<VECTOR 1>
glitch(alike) prompts
<vector-view-1>: glitch(alike) prompts: Image generated by the author by giving Dall-E 2 the prompt “glitch art,” and upscaled using a Latent Diffusion Super Resolution (LDSR) model
In its "purest" form, glitch art is created by intentionally provoking system failures, && so it might help to first get oriented w/the systems we're aiming to disrupt. The central components in most popular modern AI systems are artificial neural networks. From the outside these are black boxes, seemingly simple functions which take some arbitrary data as input && return some arbitrary data as output. On the inside, these are multi dimensional grids /billions of parameters (numbers also known as "weights" and "biases") connected together across multiple layers. A raw neural network, is like a massive interwoven set of domino rallies, each domino a "neuron" w/it's weights and bias printed on them. In a domino rally the numbers printed on the domino are static + meaningless, but the parameters of a neuron are everything, they effect which neurons knock over (or "activate") the neurons in the next layer. At first, these parameters are randomized, but by training a neural network on troves of data, the weights + biases are adjusted resulting in a trained "model" which can work wonders.
Today we've trained models which can drive cars, predict the future && create art; the most popular type of neural network for generating images are called diffusion models. Trained on large data sets of images accompanied by natural language descriptions, these models can synthesize brand new images from any arbitrary text input. The image in <vector-view-1> was one of many i generated by submitting the text prompt "glitch art" to OpenAI’s DALL-E. i imagine many glitch artists would not consider this image a glitch in the purest sense, but rather a glitch-esque image or "glitch-alike”2: an image w/glitch aesthetics created by some other means. This image was not produced by corrupting the data, short circuiting the neural network or otherwise misusing an AI model, there is no misuse or malfunction occurring here, the model is operating exactly as intended.

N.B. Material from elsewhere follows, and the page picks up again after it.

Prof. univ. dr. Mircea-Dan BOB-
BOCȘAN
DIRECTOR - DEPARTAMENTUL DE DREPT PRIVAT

Apps designed to produce glitch-alike images have been around for over a decade, but most of these produce images which wouldn't fool a trained glitch artist's 👁️. These new AI models, however, create fairly convincing glitch-alikes. This particular glitch-alike <vector-view-1> reminds me of the glitches i'd get when corrupting video compression algorithms3, but when i looked closer i noticed peculiar artifacts4, not those associated with image/video compression, but rather artifacts unique to this AI image diffusion process. The macro blocks that appear when databending a JPEG should be uniform in size but these were not. The grid of pixels that become more apparent when glitching images should be perfectly aligned, but these were structured slightly diff'ly. In many of these "glitch art" prompted images the pixels almost looked as though they were painted by hand, the way Gerhard Richter would reproduce the artifacts of photography in his paintings5. This is likely a reflection of the model's bias, i'd guess its training data contains less JPG glitches than it does hand drawn paintings.
<vector-view-1> is the model's attempt at imagining (or "inferencing" in AI lingo) a traditional piece of "glitch art" as prompted. On the surface this is a "glitch-alike", but upon close inspection the model's bias is subtly exposed. If a glitch is a moment in a system that catches us off guard, && by doing so reveals aspects of that system that we might overlook, then perhaps this particular glitch-alike is a glitch after all?